How can I count the number of occurrences of a given string in a string array in pandas-CodePudding

I want to see which tags occur most frequently in my dataset. When i try to do this on my own i get something like this:

df['tags'].value_counts()

['Startup'] 80
['Bitcoin'] 79
['The Daily Pick'] 78
['Addiction', 'Health', 'Body', 'Alcohol', 'Mental Health'] 62

Some articles have many tags but I would like to count the tracking count for each tag separately.

CodePudding user response：

IIUC, You need to use ast.literal_eval, explode(), and then use value_counts().

from ast import literal_eval
import pandas as pd

res = df['tags'].apply(literal_eval).explode().value_counts()
print(res)

Output:

Startup      4
Bitcoin      3
Addiction    2
Health       2
Name: tags, dtype: int64

Sample input DataFrame:

df = pd.DataFrame({
    "tags" : [
        "['Startup']", "['Startup']", "['Startup']", "['Startup']",
        "['Bitcoin']", "['Bitcoin']", "['Bitcoin']", 
        "['Addiction', 'Health']", "['Addiction', 'Health']"
    ]
})

By thanks @ljmc:

NB. ast.literal_eval is not safe always. from doc:

This function had been documented as “safe” in the past without defining what that meant. That was misleading. This is specifically designed not to execute Python code, unlike the more general eval(). [...] But it is not free from attack: A relatively small input can lead to memory exhaustion or to C stack exhaustion, crashing the process. There is also the possibility for excessive CPU consumption denial of service on some inputs. Calling it on untrusted data is thus not recommended.

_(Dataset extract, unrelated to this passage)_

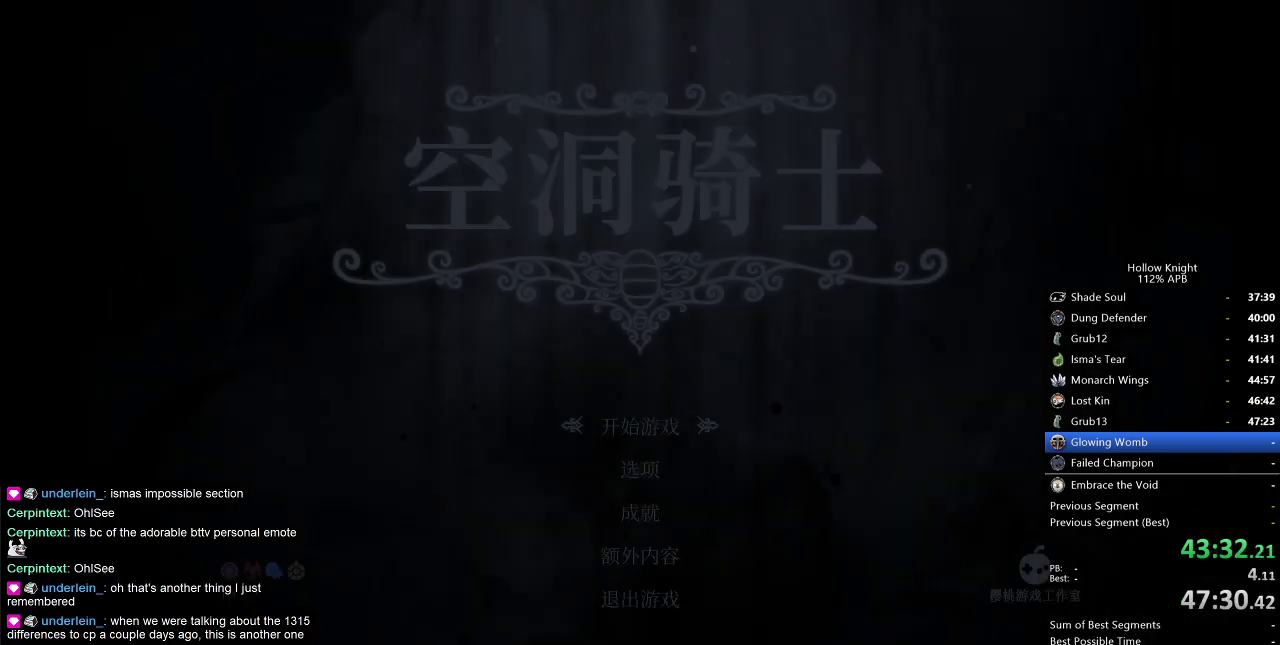
{"keys": [], "events": [[17, "left", "down"], [67, "left", "up"], [200, "left", "down"], [267, "left", "up"], [350, "left", "down"], [434, "left", "up"]]}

CodePudding user response：

You can use a collections.Counter and apply or agg to your series.

import pandas as pd
from collections import Counter

df = pd.DataFrame({
    "tags": [['Startup'], ["Bitcoin"], ["Startup", "Ethereum"]]
})

c = Counter()
df["tags"].apply(c.update)

c contains

Counter({'Startup': 2, 'Bitcoin': 1, 'Ethereum': 1})